As projeções do Credit Suisse indicam queda de 0,5% do Produto Interno Bruto (PIB) de 2022, inflação de 6% ao ano — acima do teto da meta, de 5,25% — e a taxa básica de juros (Selic) de 12,25% anuais. Ontem, o Banco Central elevou a taxa básica de juros de 7,75% para 9,25% e sinalizou novo aumento em fevereiro para 10,75%.

“A inércia inflacionária no Brasil nunca foi baixa e ela é cíclica. Ela está baixa, mas volta quando a inflação sobe. E acho que vamos passar por um período complicado, porque a inflação deste ano está fechando o ano entre 10% e 11% e, mesmo com a desaceleração da economia, eu não vejo a inércia retrocedendo. Vejo ela bastante alta”, frisou. “Os salários vão acompanhar a inflação. Não espero ganhos reais, mas isso será repassado para preços e podemos entrar em uma espiral inflacionária”, alertou.

Reajuste a servidores

Para a especialista, será muito difícil, daqui para frente, o governo fazer novo ajuste fiscal, sem conceder novos reajustes aos servidores, após dois anos de congelamento com as mudanças na regra do teto. “Não vai ser possível não dar reajuste por quatro anos seguidos para os servidores”, frisou. Para ela, a nova âncora fiscal deverá ser discutida, enquanto que a reforma administrativa — possivelmente pelo próximo governo — precisará tratar da despesa com pessoal, a segunda maior entre as obrigatórias.
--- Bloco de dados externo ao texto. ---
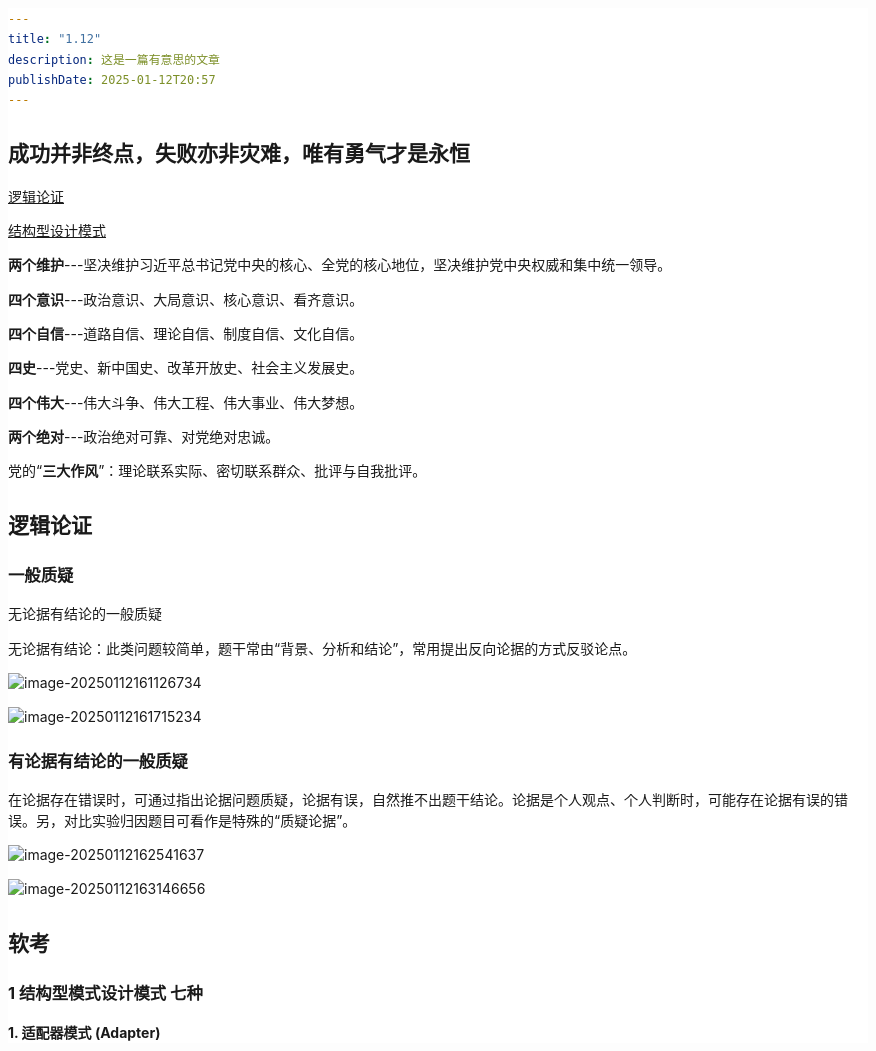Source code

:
 ```yaml
---
title: "1.12"
description: 这是一篇有意思的文章
publishDate: 2025-01-12T20:57
---
```

## 成功并非终点，失败亦非灾难，唯有勇气才是永恒

[逻辑论证](#section1)

[结构型设计模式](#section2)

**两个维护**---坚决维护习近平总书记党中央的核心、全党的核心地位，坚决维护党中央权威和集中统一领导。

**四个意识**---政治意识、大局意识、核心意识、看齐意识。

**四个自信**---道路自信、理论自信、制度自信、文化自信。

**四史**---党史、新中国史、改革开放史、社会主义发展史。

**四个伟大**---伟大斗争、伟大工程、伟大事业、伟大梦想。

**两个绝对**---政治绝对可靠、对党绝对忠诚。

党的“**三大作风**”：理论联系实际、密切联系群众、批评与自我批评。

## 逻辑论证<a id="section1"></a>

### 一般质疑

无论据有结论的一般质疑

无论据有结论：此类问题较简单，题干常由“背景、分析和结论”，常用提出反向论据的方式反驳论点。

![image-20250112161126734](https://img.zhenxi.site/2025/01/112ff36c2480fac3cab62cd9310f507c.png)

![image-20250112161715234](https://img.zhenxi.site/2025/01/5bcc54f362bea19cd3d490a168d5662b.png)

### 有论据有结论的一般质疑

在论据存在错误时，可通过指出论据问题质疑，论据有误，自然推不出题干结论。论据是个人观点、个人判断时，可能存在论据有误的错误。另，对比实验归因题目可看作是特殊的“质疑论据”。

![image-20250112162541637](https://img.zhenxi.site/2025/01/4c42651e20d80953e39f5e1e57d4c796.png)

![image-20250112163146656](https://img.zhenxi.site/2025/01/c3e140b5ee2b7f28379c1aaea09b7912.png)

## 软考 

### 1 结构型模式设计模式 七种 <a id="section2"></a>

**1. 适配器模式 (Adapter)** 
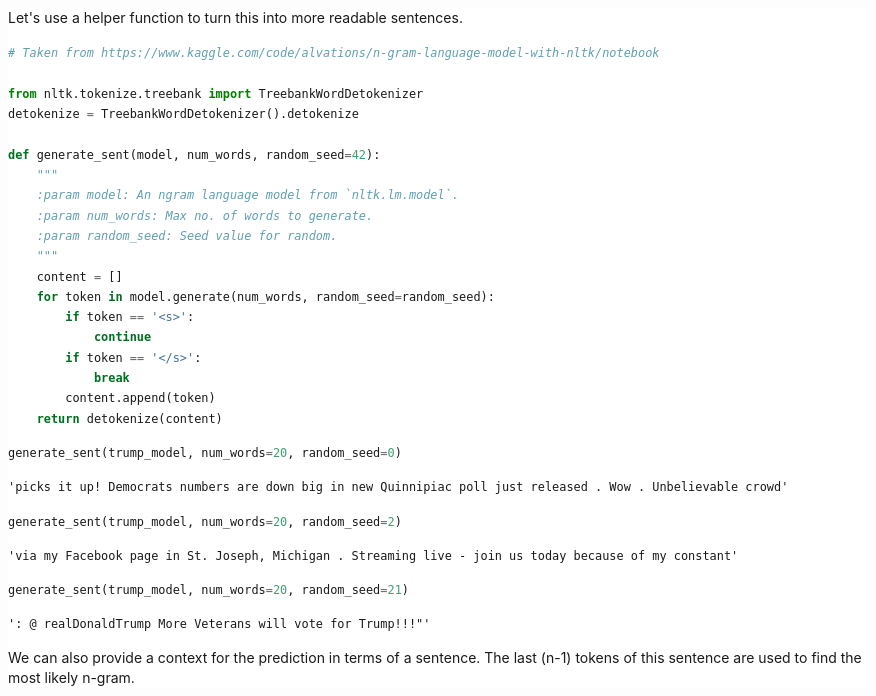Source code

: 

Let's use a helper function to turn this into more readable sentences.


```python
# Taken from https://www.kaggle.com/code/alvations/n-gram-language-model-with-nltk/notebook

from nltk.tokenize.treebank import TreebankWordDetokenizer
detokenize = TreebankWordDetokenizer().detokenize

def generate_sent(model, num_words, random_seed=42):
    """
    :param model: An ngram language model from `nltk.lm.model`.
    :param num_words: Max no. of words to generate.
    :param random_seed: Seed value for random.
    """
    content = []
    for token in model.generate(num_words, random_seed=random_seed):
        if token == '<s>':
            continue
        if token == '</s>':
            break
        content.append(token)
    return detokenize(content)
```


```python
generate_sent(trump_model, num_words=20, random_seed=0)
```




    'picks it up! Democrats numbers are down big in new Quinnipiac poll just released . Wow . Unbelievable crowd'




```python
generate_sent(trump_model, num_words=20, random_seed=2)
```




    'via my Facebook page in St. Joseph, Michigan . Streaming live - join us today because of my constant'




```python
generate_sent(trump_model, num_words=20, random_seed=21)
```




    ': @ realDonaldTrump More Veterans will vote for Trump!!!"'



We can also provide a context for the prediction in terms of a sentence. The last (n-1) tokens of this sentence are used to find the most likely n-gram.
“E vai ser um desafio avançar com essa agenda com os fundamentos deteriorados”, lamentou.
Solange Srour lembrou que, apesar de a inflação ser global, o descolamento das expectativas de inflação no Brasil é muito maior do que em outros países. E lembrou que o país gastou muito, como países desenvolvidos, mas, ao modificar o arcabouço fiscal, isso também contribuiu para o aumento das pressões inflacionárias e das perspectivas de crescimento do país.